Dataflow (Task Parallel Library) and async await

1.9k views Asked by At

Lets say I use the Dataflow blocks in .NET. It is stated that "This dataflow model promotes actor-based programming" Which is exaclty what I want to get at here.

However, if I process messages from, say a BufferBlock<T> and in the processor of the message, I decide to use async/await, this will fork out the execution to the current tread and a worker thread for the awaited task.

Is there any way to prevent concurrent execution within the actor/message processor here?

it's fine if the awaited task executes using non blocking IO ops with native callbacks. But I'd really like to ensure that the any .NET code is only executed in sync.

2

There are 2 answers

0
svick On BEST ANSWER

This very much depends on how exactly will you process those messages.

If you use an ActionBlock with async action, don't set its MaxDegreeOfParallelism (which means the default value of 1 is used) and link it to the BufferBlock, then the action will execute for one message at a time, there will be no parallelism.

If you process the messages manually using a loop like this:

while (await bufferBlock.OutputAvailableAsync())
{
    var message = await bufferBlock.ReceiveAsync();
    await ProcessMessageAsync(message);
}

Then the messages will be processed one at a time too.

But in both cases, it doesn't mean that a message will be processed by a single thread. It may be processed by multiple threads, but not in parallel. This is because after await, the execution can resume on a different thread than where is was paused.

If you use some other way of processing messages (e.g. using the loop above, but omitting the await before ProcessMessageAsync()), then multiple messages could be processed concurrently.

4
Panagiotis Kanavos On

You misunderstand what await does. It doesn't fork anything, it simply awaits for the result of an already asynchronous operation.

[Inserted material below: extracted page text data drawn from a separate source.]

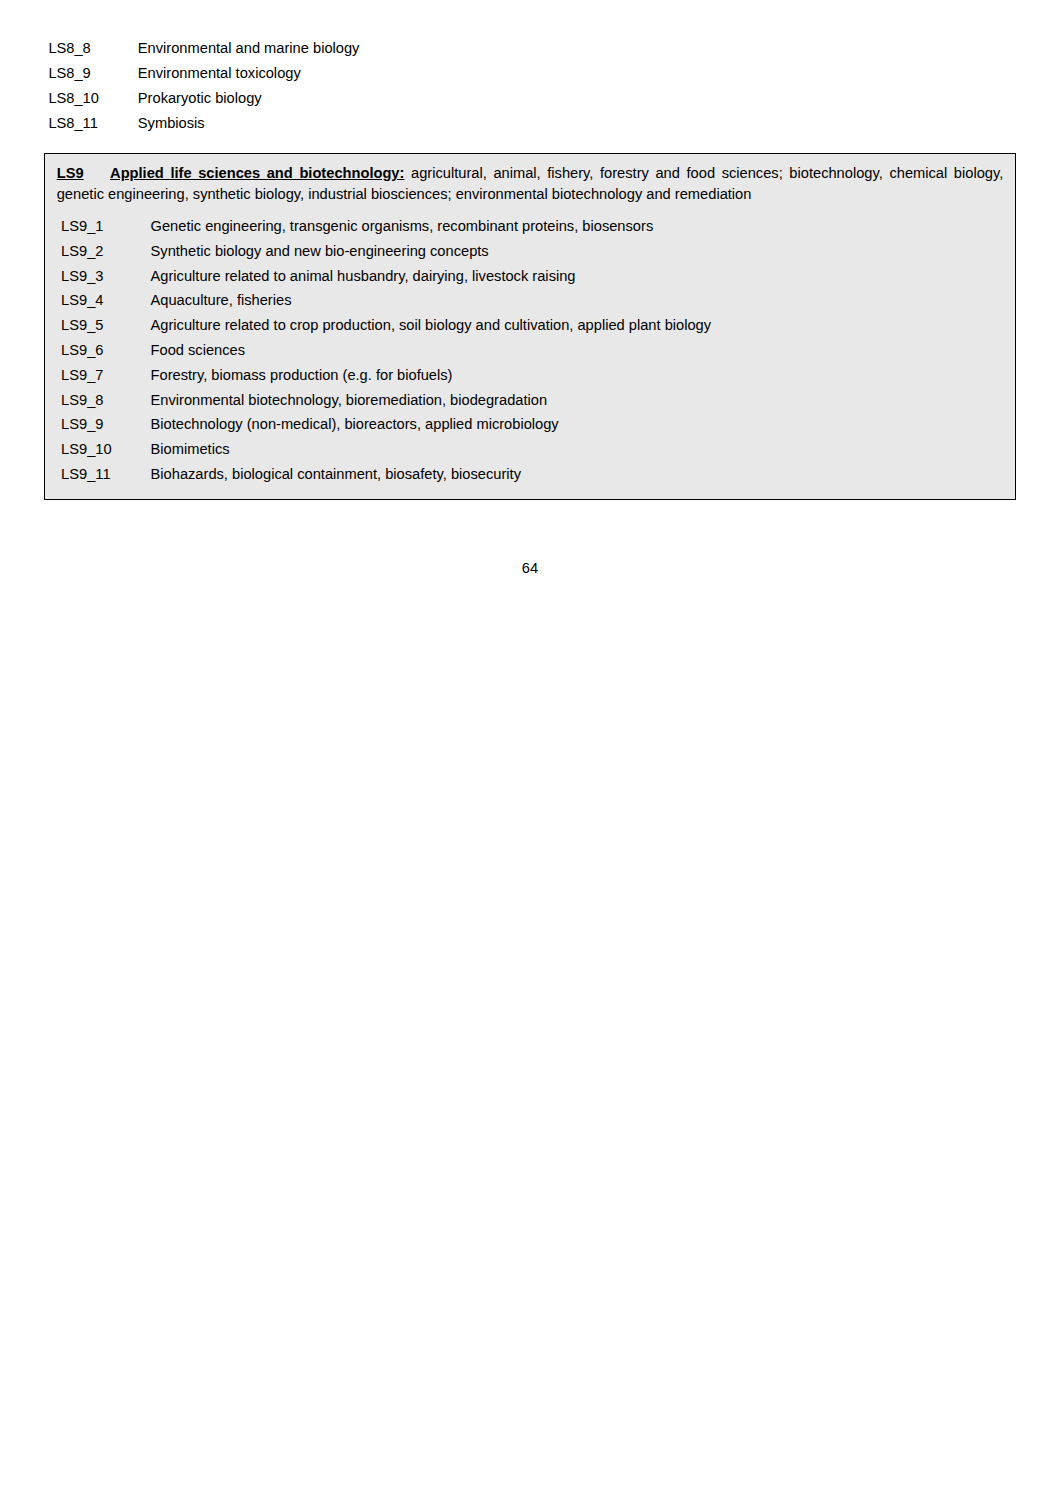| LS8_8 | Environmental and marine biology |
| LS8_9 | Environmental toxicology |
| LS8_10 | Prokaryotic biology |
| LS8_11 | Symbiosis |
LS9 Applied life sciences and biotechnology: agricultural, animal, fishery, forestry and food sciences; biotechnology, chemical biology, genetic engineering, synthetic biology, industrial biosciences; environmental biotechnology and remediation
| LS9_1 | Genetic engineering, transgenic organisms, recombinant proteins, biosensors |
| LS9_2 | Synthetic biology and new bio-engineering concepts |
| LS9_3 | Agriculture related to animal husbandry, dairying, livestock raising |
| LS9_4 | Aquaculture, fisheries |
| LS9_5 | Agriculture related to crop production, soil biology and cultivation, applied plant biology |
| LS9_6 | Food sciences |
| LS9_7 | Forestry, biomass production (e.g. for biofuels) |
| LS9_8 | Environmental biotechnology, bioremediation, biodegradation |
| LS9_9 | Biotechnology (non-medical), bioreactors, applied microbiology |
| LS9_10 | Biomimetics |
| LS9_11 | Biohazards, biological containment, biosafety, biosecurity |
64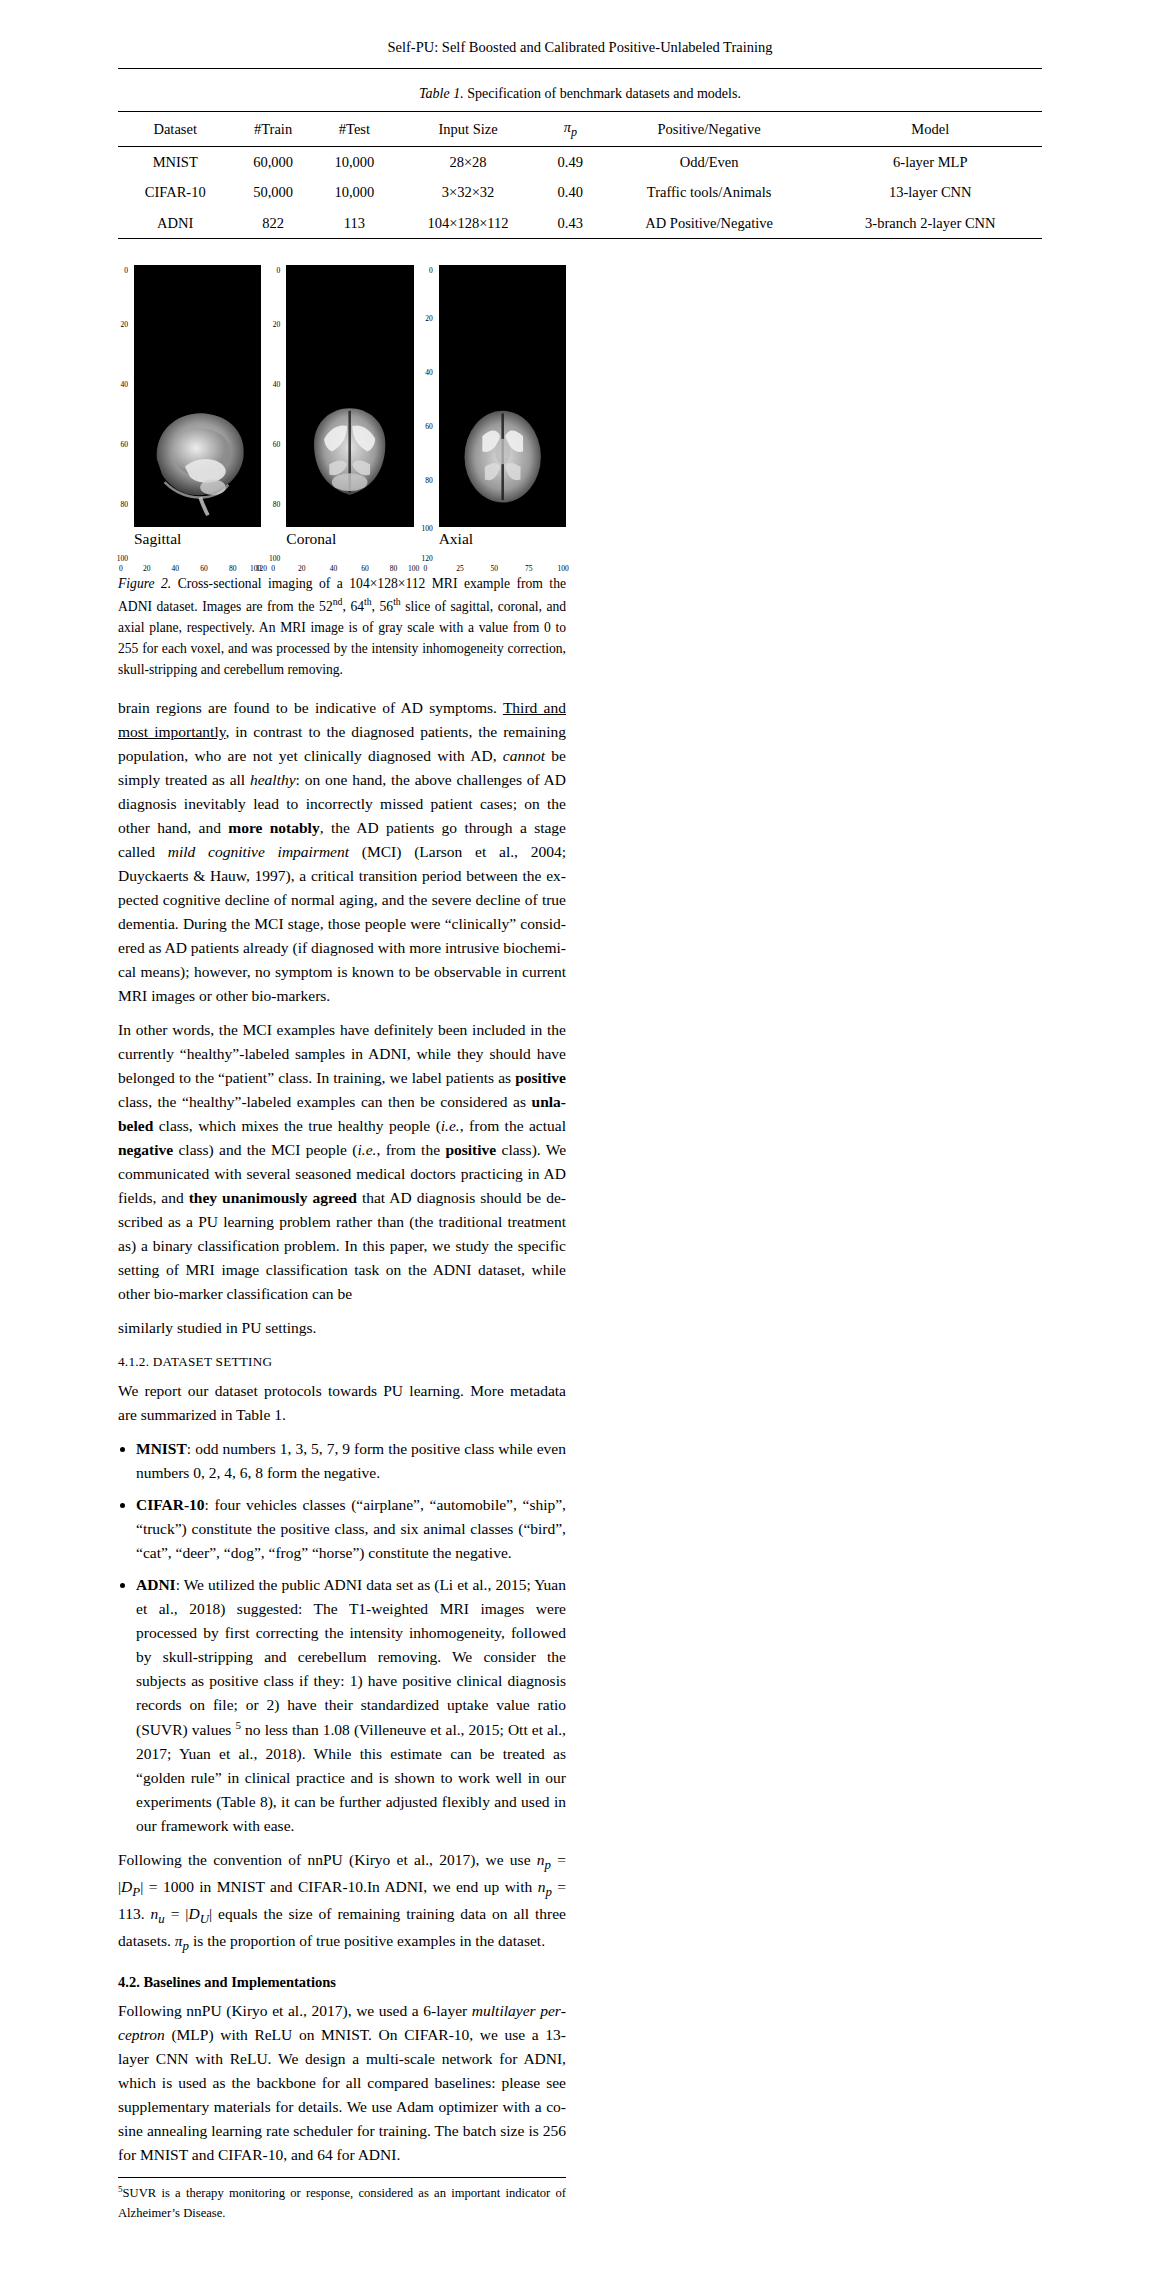Self-PU: Self Boosted and Calibrated Positive-Unlabeled Training
Table 1. Specification of benchmark datasets and models.
| Dataset | #Train | #Test | Input Size | π p | Positive/Negative | Model |
| --- | --- | --- | --- | --- | --- | --- |
| MNIST | 60,000 | 10,000 | 28×28 | 0.49 | Odd/Even | 6-layer MLP |
| CIFAR-10 | 50,000 | 10,000 | 3×32×32 | 0.40 | Traffic tools/Animals | 13-layer CNN |
| ADNI | 822 | 113 | 104×128×112 | 0.43 | AD Positive/Negative | 3-branch 2-layer CNN |
0 20 40 60 80 100
0 20 40 60 80 100 120
Sagittal
0 20 40 60 80 100
0 20 40 60 80 100
Coronal
0 20 40 60 80 100 120
0 25 50 75 100
Axial
Figure 2. Cross-sectional imaging of a 104×128×112 MRI example from the ADNI dataset. Images are from the 52nd, 64th, 56th slice of sagittal, coronal, and axial plane, respectively. An MRI image is of gray scale with a value from 0 to 255 for each voxel, and was processed by the intensity inhomogeneity correction, skull-stripping and cerebellum removing.
brain regions are found to be indicative of AD symptoms. Third and most importantly, in contrast to the diagnosed patients, the remaining population, who are not yet clinically diagnosed with AD, cannot be simply treated as all healthy: on one hand, the above challenges of AD diagnosis inevitably lead to incorrectly missed patient cases; on the other hand, and more notably, the AD patients go through a stage called mild cognitive impairment (MCI) (Larson et al., 2004; Duyckaerts & Hauw, 1997), a critical transition period between the expected cognitive decline of normal aging, and the severe decline of true dementia. During the MCI stage, those people were “clinically” considered as AD patients already (if diagnosed with more intrusive biochemical means); however, no symptom is known to be observable in current MRI images or other bio-markers.
In other words, the MCI examples have definitely been included in the currently “healthy”-labeled samples in ADNI, while they should have belonged to the “patient” class. In training, we label patients as positive class, the “healthy”-labeled examples can then be considered as unlabeled class, which mixes the true healthy people (i.e., from the actual negative class) and the MCI people (i.e., from the positive class). We communicated with several seasoned medical doctors practicing in AD fields, and they unanimously agreed that AD diagnosis should be described as a PU learning problem rather than (the traditional treatment as) a binary classification problem. In this paper, we study the specific setting of MRI image classification task on the ADNI dataset, while other bio-marker classification can be
similarly studied in PU settings.
4.1.2. Dataset Setting
We report our dataset protocols towards PU learning. More metadata are summarized in Table 1.
MNIST: odd numbers 1, 3, 5, 7, 9 form the positive class while even numbers 0, 2, 4, 6, 8 form the negative.
CIFAR-10: four vehicles classes (“airplane”, “automobile”, “ship”, “truck”) constitute the positive class, and six animal classes (“bird”, “cat”, “deer”, “dog”, “frog” “horse”) constitute the negative.
ADNI: We utilized the public ADNI data set as (Li et al., 2015; Yuan et al., 2018) suggested: The T1-weighted MRI images were processed by first correcting the intensity inhomogeneity, followed by skull-stripping and cerebellum removing. We consider the subjects as positive class if they: 1) have positive clinical diagnosis records on file; or 2) have their standardized uptake value ratio (SUVR) values 5 no less than 1.08 (Villeneuve et al., 2015; Ott et al., 2017; Yuan et al., 2018). While this estimate can be treated as “golden rule” in clinical practice and is shown to work well in our experiments (Table 8), it can be further adjusted flexibly and used in our framework with ease.
Following the convention of nnPU (Kiryo et al., 2017), we use np = |DP| = 1000 in MNIST and CIFAR-10.In ADNI, we end up with np = 113. nu = |DU| equals the size of remaining training data on all three datasets. πp is the proportion of true positive examples in the dataset.
4.2. Baselines and Implementations
Following nnPU (Kiryo et al., 2017), we used a 6-layer multilayer perceptron (MLP) with ReLU on MNIST. On CIFAR-10, we use a 13-layer CNN with ReLU. We design a multi-scale network for ADNI, which is used as the backbone for all compared baselines: please see supplementary materials for details. We use Adam optimizer with a cosine annealing learning rate scheduler for training. The batch size is 256 for MNIST and CIFAR-10, and 64 for ADNI.
5SUVR is a therapy monitoring or response, considered as an important indicator of Alzheimer’s Disease.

Methods marked with the async keyword do not automatically become asynchronous. It is only when an asynchronous operation is encountered inside the async method that execution continues asynchronously. The async keyword simply tells the compiler where execution should continue after the asynchronous operation completes.

No ThreadPool threads are wasted or harmed while awaiting so you shouldn't be trying to limit, prevent or circumvent this. In fact, you get better scalability when using asynchronous operations because the ThreadPool threads used by TPL Dataflow do not block waiting for long-running asynchronous operations like I/O or web service calls.